Public Sub AnalyzeNumbers_Bullets()
Dim DocThis As Document
Dim ExistingListFormat As String
‘Dim ExistingListLevel As Integer
Dim ExistingNumberStyle As String
Dim ExistingNumberFormat As String
Dim ExistingNumberStyleExample As String

Dim ExistingParagraphIndent As String
Dim ExistingListFormatParagraphIndentCombo As String
Dim ExistingListFormatParagraphIndentComboCount As Integer

Dim NewListFormat As String
Dim NewParagraphIndent As String
Dim iParCount As Integer
Dim J As Integer, K As Integer
Dim ExistingListFormatParagraphIndentComboInUse(499) As String

Set DocThis = ActiveDocument
ExistingListFormatParagraphIndentComboCount = 0

iParCount = DocThis.Paragraphs.Count
For J = 1 To iParCount
‘Ignore paragraphs in tables.
If DocThis.Paragraphs(J).Range.Information(wdWithInTable) = False Then

‘ISSUE #1: This following line of code ignored all paragraphs in the document, not just
‘Ignore Headings.
those who were using styles Heading 1 through Heading 9, which is what I intended.

## Problem to work on
Continue the VBA macro that analyzes numbered and bulleted paragraphs, starting after its last line.

## Given data
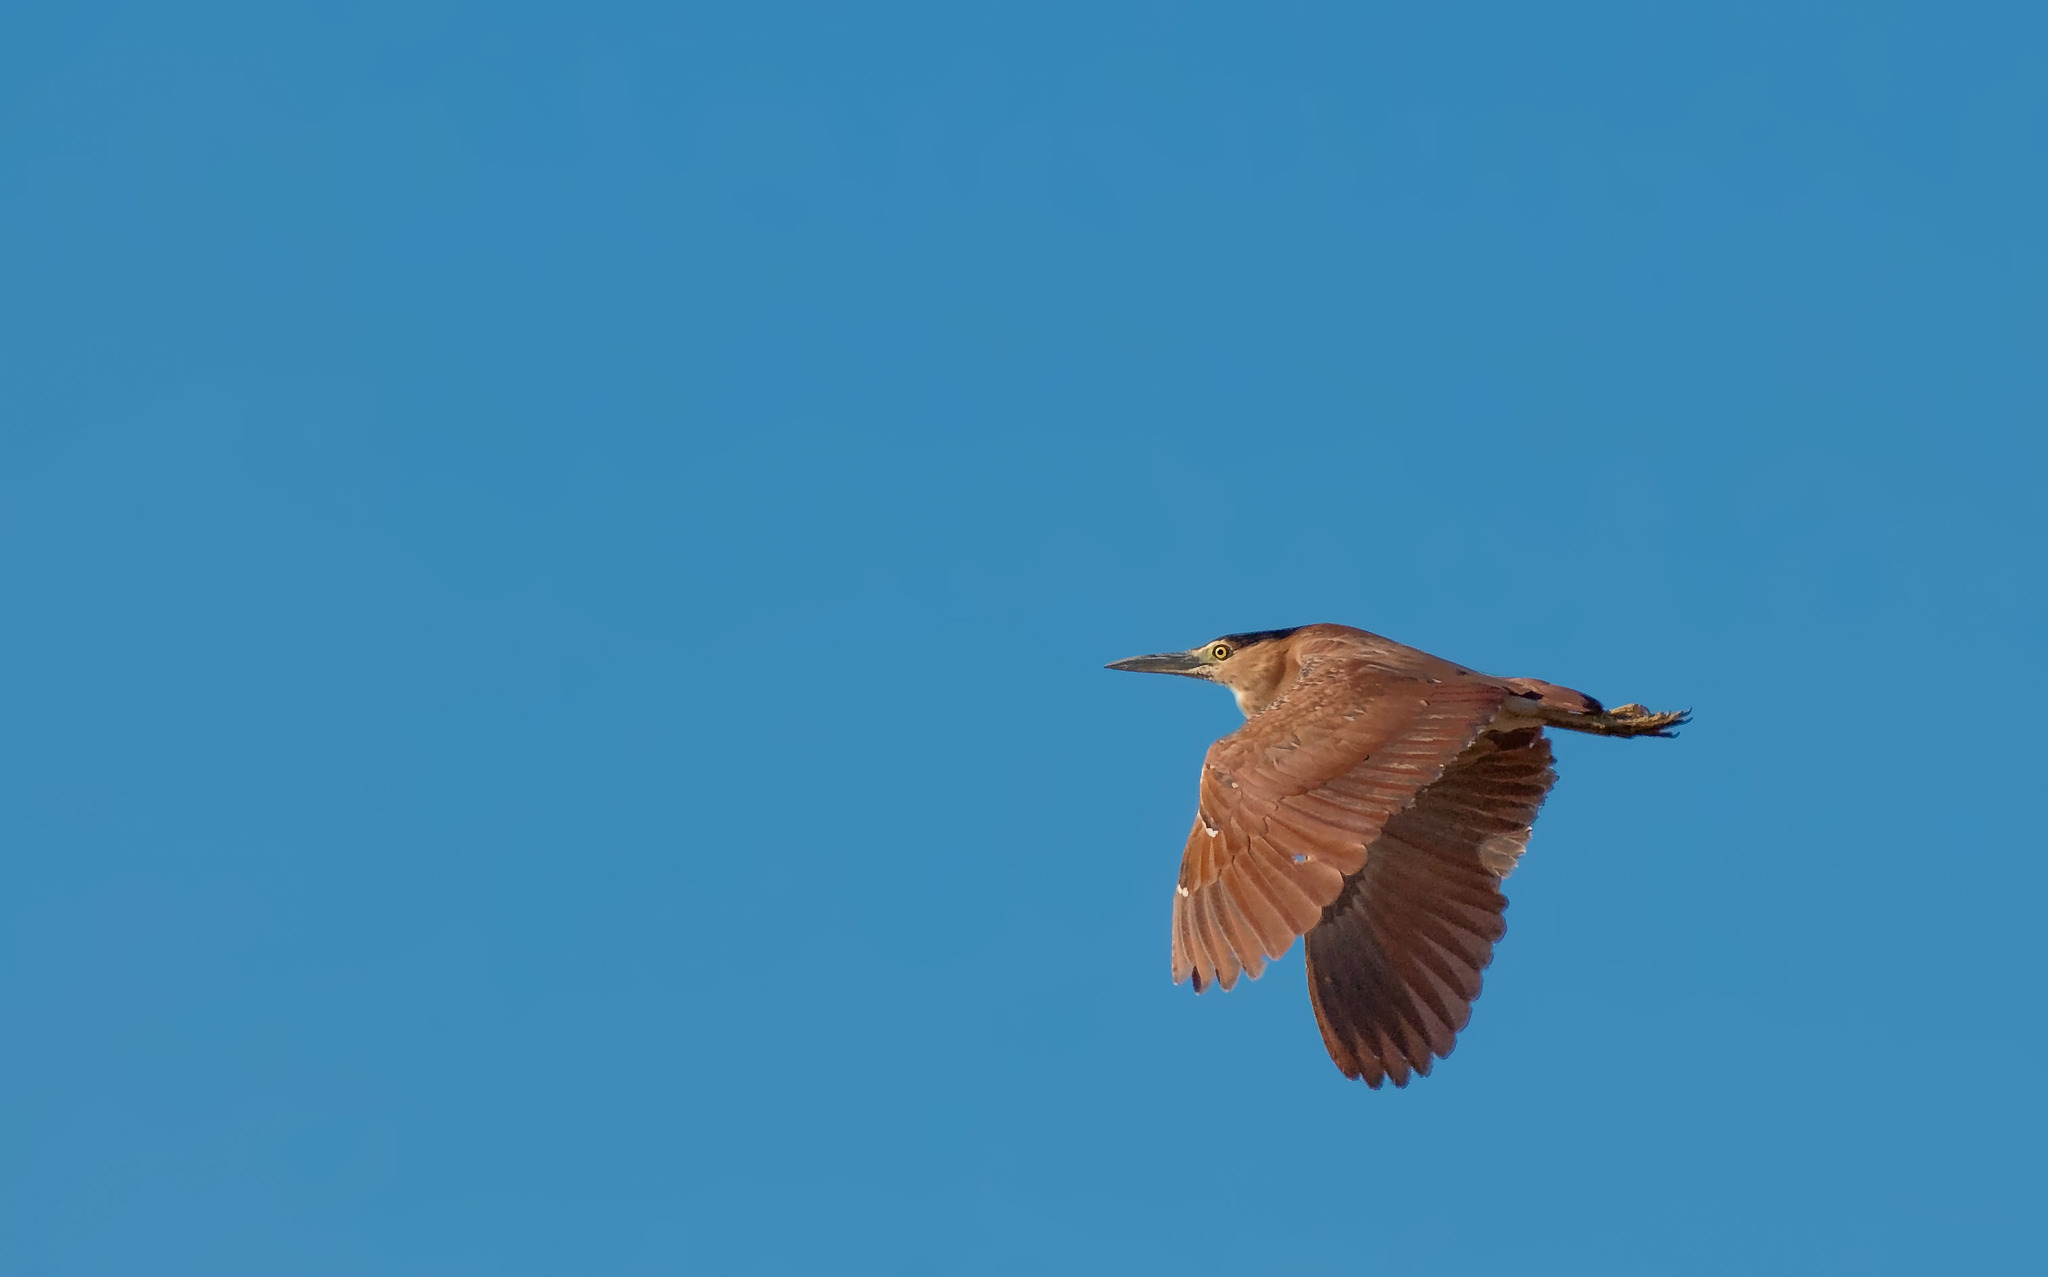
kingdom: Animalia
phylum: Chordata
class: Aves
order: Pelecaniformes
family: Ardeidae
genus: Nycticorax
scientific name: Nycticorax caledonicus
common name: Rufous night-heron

## Task result
If DocThis.Paragraphs(J).Range.Information(wdRefTypeHeading) = False Then

‘ISSUE #2: The following line of code is intended to make the variable “ExistingNumberStyle” equal to the .NumberStyle of the current paragraph. I’m sure there is a better way.
ExistingNumberStyle = DocThis.Paragraphs
(J).Range.ListFormat.ListTemplate.ListLevels.Item.NumberStyle

‘ISSUE #3: The following line of code is intended to make the variable “ExistingNumberFormat” equal to the .NumberFormat of the current paragraph. I’m sure there is a better way.
ExistingNumberFormat = DocThis.Paragraphs(J).Range.ListFormat.ListTemplate.ListLevels.Item.NumberFormat

If ExistingNumberStyle = “wdListNumberStyleArabic” Then ExistingNumberStyleExample = “1”
If ExistingNumberStyle = “wdListNumberStyleLowercaseLetter” Then ExistingNumberStyleExample = “a”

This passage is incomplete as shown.